On parle peu de la réalité de ces patients, selon Marc-André Roy, médecin psychiatre à l’Institut universitaire en santé mentale de Québec. «La stigmatisation est vraiment au premier plan, et c’est un des grands défis pour les personnes qui présentent un trouble psychotique. Un défi par rapport à l’accès à l’emploi, au logement, ou la capacité d’établir un réseau social», énumère-t-il.
La psychiatrie a toutefois évolué, avec des approches différentes aujourd’hui. «Antérieurement, la psychiatrie orthodoxe assommait les patients, on éradiquait les voix, se rappelle Serge Tracy. Aujourd’hui, les psychiatres de nouvelle génération modèrent la médication, ça nous permet d’être plus actifs, plus en interaction avec les autres.
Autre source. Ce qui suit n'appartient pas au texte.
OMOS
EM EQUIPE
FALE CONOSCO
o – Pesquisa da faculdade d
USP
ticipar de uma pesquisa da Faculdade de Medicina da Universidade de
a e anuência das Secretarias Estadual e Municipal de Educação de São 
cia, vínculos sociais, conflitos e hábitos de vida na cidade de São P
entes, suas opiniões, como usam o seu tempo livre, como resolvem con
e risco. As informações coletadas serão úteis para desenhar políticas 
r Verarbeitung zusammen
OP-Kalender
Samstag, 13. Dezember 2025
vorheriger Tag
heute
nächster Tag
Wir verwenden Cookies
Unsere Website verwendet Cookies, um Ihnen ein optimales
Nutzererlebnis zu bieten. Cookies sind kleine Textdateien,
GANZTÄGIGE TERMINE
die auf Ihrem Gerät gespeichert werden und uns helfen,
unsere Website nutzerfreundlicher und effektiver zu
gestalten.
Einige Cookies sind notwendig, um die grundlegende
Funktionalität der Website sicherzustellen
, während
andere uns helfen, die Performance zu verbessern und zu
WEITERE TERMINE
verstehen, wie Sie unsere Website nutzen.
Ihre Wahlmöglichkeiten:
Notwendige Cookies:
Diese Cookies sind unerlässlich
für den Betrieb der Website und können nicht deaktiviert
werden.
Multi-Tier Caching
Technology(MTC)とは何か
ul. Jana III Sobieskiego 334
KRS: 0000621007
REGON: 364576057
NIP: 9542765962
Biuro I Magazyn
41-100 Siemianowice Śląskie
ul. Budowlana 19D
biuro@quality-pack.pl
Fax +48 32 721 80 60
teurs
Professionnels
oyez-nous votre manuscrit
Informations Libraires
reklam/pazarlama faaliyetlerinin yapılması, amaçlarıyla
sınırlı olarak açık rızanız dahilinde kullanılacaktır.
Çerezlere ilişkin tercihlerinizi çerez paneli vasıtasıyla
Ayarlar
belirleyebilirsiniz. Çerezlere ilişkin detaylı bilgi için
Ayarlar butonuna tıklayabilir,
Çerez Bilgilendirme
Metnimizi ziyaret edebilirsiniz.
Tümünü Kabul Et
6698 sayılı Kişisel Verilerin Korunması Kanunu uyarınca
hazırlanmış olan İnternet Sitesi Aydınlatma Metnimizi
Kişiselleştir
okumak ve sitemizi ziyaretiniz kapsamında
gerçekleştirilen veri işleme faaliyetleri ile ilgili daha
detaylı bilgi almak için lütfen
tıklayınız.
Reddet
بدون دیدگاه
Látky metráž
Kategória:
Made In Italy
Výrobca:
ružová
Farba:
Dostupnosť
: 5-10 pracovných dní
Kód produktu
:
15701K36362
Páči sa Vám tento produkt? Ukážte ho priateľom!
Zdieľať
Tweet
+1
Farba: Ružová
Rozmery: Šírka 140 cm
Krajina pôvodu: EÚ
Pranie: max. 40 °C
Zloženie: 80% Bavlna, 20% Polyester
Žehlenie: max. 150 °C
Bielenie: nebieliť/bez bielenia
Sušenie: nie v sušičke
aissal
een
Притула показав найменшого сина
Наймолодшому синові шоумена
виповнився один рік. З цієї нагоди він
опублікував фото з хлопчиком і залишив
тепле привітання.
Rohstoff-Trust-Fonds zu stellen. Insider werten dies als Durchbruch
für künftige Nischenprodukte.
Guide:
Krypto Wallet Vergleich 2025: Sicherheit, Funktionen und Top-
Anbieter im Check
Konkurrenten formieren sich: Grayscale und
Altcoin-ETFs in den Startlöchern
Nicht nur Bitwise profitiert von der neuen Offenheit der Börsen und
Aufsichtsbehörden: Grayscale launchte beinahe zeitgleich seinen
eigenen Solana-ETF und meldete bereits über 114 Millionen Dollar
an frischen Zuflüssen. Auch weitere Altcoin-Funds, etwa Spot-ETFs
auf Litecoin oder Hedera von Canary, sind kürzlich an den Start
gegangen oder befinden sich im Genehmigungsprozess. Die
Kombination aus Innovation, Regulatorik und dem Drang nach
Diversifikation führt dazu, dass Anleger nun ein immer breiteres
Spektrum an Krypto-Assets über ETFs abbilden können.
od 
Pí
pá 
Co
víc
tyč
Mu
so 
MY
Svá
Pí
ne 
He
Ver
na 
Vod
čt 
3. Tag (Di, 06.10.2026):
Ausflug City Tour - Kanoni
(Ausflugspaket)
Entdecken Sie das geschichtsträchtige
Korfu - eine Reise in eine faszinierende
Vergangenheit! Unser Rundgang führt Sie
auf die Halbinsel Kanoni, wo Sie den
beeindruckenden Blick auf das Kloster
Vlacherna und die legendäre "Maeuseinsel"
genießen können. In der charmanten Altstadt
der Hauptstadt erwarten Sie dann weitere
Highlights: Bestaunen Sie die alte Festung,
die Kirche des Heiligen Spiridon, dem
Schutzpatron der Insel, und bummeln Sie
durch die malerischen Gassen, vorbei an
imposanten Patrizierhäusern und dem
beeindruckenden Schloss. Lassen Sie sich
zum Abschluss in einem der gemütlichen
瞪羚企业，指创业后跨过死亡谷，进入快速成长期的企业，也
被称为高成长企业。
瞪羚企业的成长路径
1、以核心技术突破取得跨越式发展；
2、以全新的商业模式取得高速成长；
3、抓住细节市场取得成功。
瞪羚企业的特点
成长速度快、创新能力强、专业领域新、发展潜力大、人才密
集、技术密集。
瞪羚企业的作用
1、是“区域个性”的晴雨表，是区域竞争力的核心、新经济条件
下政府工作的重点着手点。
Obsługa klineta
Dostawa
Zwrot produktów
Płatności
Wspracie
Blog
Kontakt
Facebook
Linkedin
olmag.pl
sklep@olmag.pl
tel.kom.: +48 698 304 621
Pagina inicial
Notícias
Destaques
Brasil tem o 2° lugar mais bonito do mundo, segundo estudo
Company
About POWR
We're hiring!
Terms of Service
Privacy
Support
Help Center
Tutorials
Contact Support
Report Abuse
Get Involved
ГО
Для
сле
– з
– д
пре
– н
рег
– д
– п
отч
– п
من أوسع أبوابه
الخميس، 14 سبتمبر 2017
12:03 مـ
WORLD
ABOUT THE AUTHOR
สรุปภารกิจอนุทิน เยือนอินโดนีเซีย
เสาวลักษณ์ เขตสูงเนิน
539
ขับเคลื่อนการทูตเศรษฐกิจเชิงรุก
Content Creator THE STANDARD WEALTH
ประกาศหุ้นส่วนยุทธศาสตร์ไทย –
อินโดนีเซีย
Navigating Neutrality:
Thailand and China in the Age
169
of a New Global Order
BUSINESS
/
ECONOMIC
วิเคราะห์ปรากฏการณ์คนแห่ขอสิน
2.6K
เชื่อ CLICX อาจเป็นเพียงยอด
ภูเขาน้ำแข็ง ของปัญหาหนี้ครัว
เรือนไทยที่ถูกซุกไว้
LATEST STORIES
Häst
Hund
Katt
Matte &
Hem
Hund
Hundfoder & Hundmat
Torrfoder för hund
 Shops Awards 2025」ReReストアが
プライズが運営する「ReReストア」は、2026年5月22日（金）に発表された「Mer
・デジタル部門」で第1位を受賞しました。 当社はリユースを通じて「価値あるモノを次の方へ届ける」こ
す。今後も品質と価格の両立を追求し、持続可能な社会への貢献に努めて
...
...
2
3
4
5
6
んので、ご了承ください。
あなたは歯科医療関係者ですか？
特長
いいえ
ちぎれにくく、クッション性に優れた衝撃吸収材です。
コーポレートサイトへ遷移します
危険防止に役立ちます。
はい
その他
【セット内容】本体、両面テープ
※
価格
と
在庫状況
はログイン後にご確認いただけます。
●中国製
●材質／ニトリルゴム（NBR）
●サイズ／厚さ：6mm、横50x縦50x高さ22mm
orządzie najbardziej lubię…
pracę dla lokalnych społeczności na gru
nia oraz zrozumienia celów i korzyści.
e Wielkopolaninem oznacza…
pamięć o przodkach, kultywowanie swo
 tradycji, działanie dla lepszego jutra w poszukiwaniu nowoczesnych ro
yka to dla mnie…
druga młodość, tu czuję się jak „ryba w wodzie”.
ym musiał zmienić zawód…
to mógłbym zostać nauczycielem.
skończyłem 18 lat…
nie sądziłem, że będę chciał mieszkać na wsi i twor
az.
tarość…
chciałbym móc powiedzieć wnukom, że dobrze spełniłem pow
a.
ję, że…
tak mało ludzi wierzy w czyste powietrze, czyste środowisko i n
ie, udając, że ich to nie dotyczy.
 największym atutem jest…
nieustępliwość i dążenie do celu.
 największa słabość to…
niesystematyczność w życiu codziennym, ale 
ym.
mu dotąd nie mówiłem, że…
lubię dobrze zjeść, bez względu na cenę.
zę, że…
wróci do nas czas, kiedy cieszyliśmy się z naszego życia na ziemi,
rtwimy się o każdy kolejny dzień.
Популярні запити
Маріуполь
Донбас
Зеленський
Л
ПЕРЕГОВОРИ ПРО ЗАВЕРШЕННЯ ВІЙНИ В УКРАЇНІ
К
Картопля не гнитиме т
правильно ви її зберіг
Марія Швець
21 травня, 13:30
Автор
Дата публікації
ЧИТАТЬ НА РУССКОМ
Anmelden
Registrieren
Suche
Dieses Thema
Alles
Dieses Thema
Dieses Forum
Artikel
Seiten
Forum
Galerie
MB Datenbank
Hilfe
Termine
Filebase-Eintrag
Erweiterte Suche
Mais ça demande de s’adapter à la présence des voix.»
Cette adaptation, Serge la trouve notamment au sein des groupes de support d’entendeurs de voix présents au Québec. Le Réseau des entendeurs de voix québécois regroupe à ce jour 35 groupes de soutien. Serge Tracy est un des ambassadeurs du mouvement.
Est-ce à dire qu’il y a deux santés mentales, une dont on parle et l’autre dont on préfère ne pas parler ? «Je pense qu’on reconnaît beaucoup plus l’importance de la santé mentale avec ce qui s’est passé pendant la pandémie, le fait qu’il y a beaucoup de souffrance psychique au sein de la population, avance Marc-André Roy. Mais à ce jour, quand on parle des problèmes mentaux plus majeurs, comme les troubles psychotiques, on en entend plus souvent qu’autrement parler dans les médias quand il y a une catastrophe, que quelque chose de dramatique est arrivé.»
Serge déplore ce portrait inexact des entendeurs de voix. «Les gens restent marqués avec ça, ont une crainte de violence à notre endroit, alors que nous, on a peur de nos ombres», conclut-il.